1- Prepare a 2 ml preculture in the selection medium of the strain to be transformed.

2- Inoculate 20 ml of YPD for each transformation, in order to get an OD600 = 1 next day.

inoculum vol.= (final OD)/(preculture OD)×(final vol.)/2^n

Where n is the number of divisions (generation time: 1´5 h for S. cerevisiae).

From now, it is not necessary to work below sterility conditions.

Once reached the OD600 = 1:

3- Centrifuge at 3000 rpm 5 min.

4- Wash with sterile water.

5- Resuspend in 30 ml of LISORB.

6- Shake at ambient temperature for 30 min.

7- Centrifuge at 3000 rpm 5 min and resuspend in 1 ml of LISORB. Transfer to an eppendorf tube.

8- Centrifuge at 3000 rpm 5 min.

9- Resuspend in 100 μl of LISORB for each transformation. Transfer 100 μL aliquots in different tubes for each transformation.

10- Add 7 μl of salmon sperm DNA + 1 μl of transforming DNA.

11- Incubate 10 min at ambient temperature.
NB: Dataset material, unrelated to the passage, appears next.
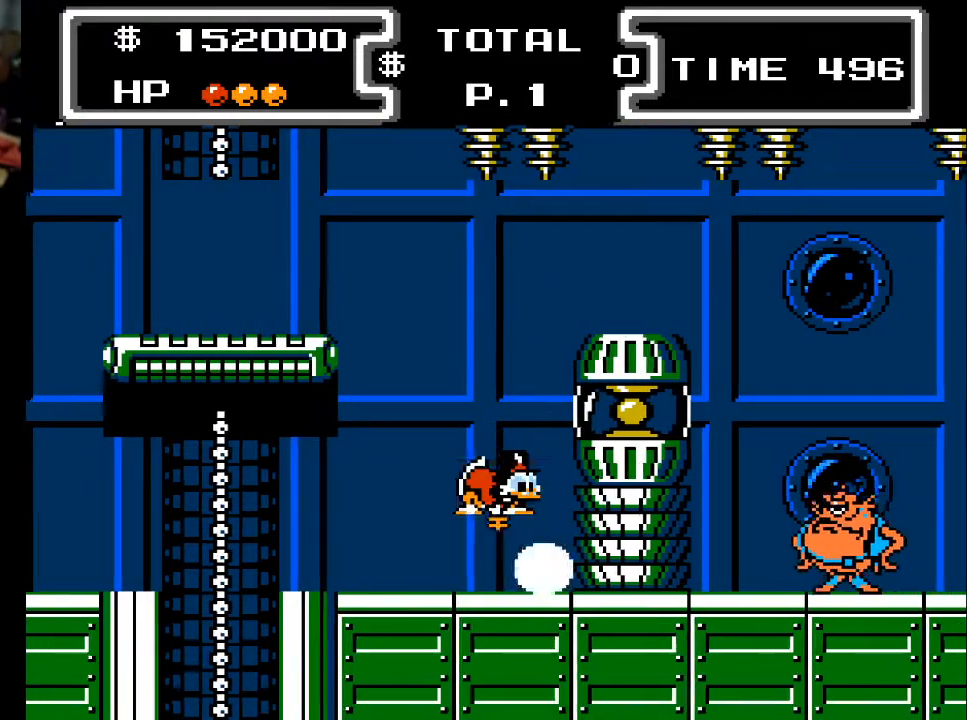
{"buttons": ["X", "DPAD_DOWN"], "events": [[33, "DPAD_RIGHT", "down"], [33, "X", "down"], [200, "DPAD_RIGHT", "up"]]}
12- Add 260 μl of 40%PEG/LiAc/TE. Mix well.

13- Incubate 1 h at 30°C.

14- Add 43 μl of DMSO and give a thermal shock of 5 minutes at 42°C.

15- Centrifuge at 3000 rpm 5 min.

16- Wash with 1 ml of sterile water.

17- Centrifuge at 3000 rpm 5 min.

18- Resuspend in 0´5 ml of water and plaque:

-50 μl

-Rest (centrifuge and decant leaving 50-100 μl).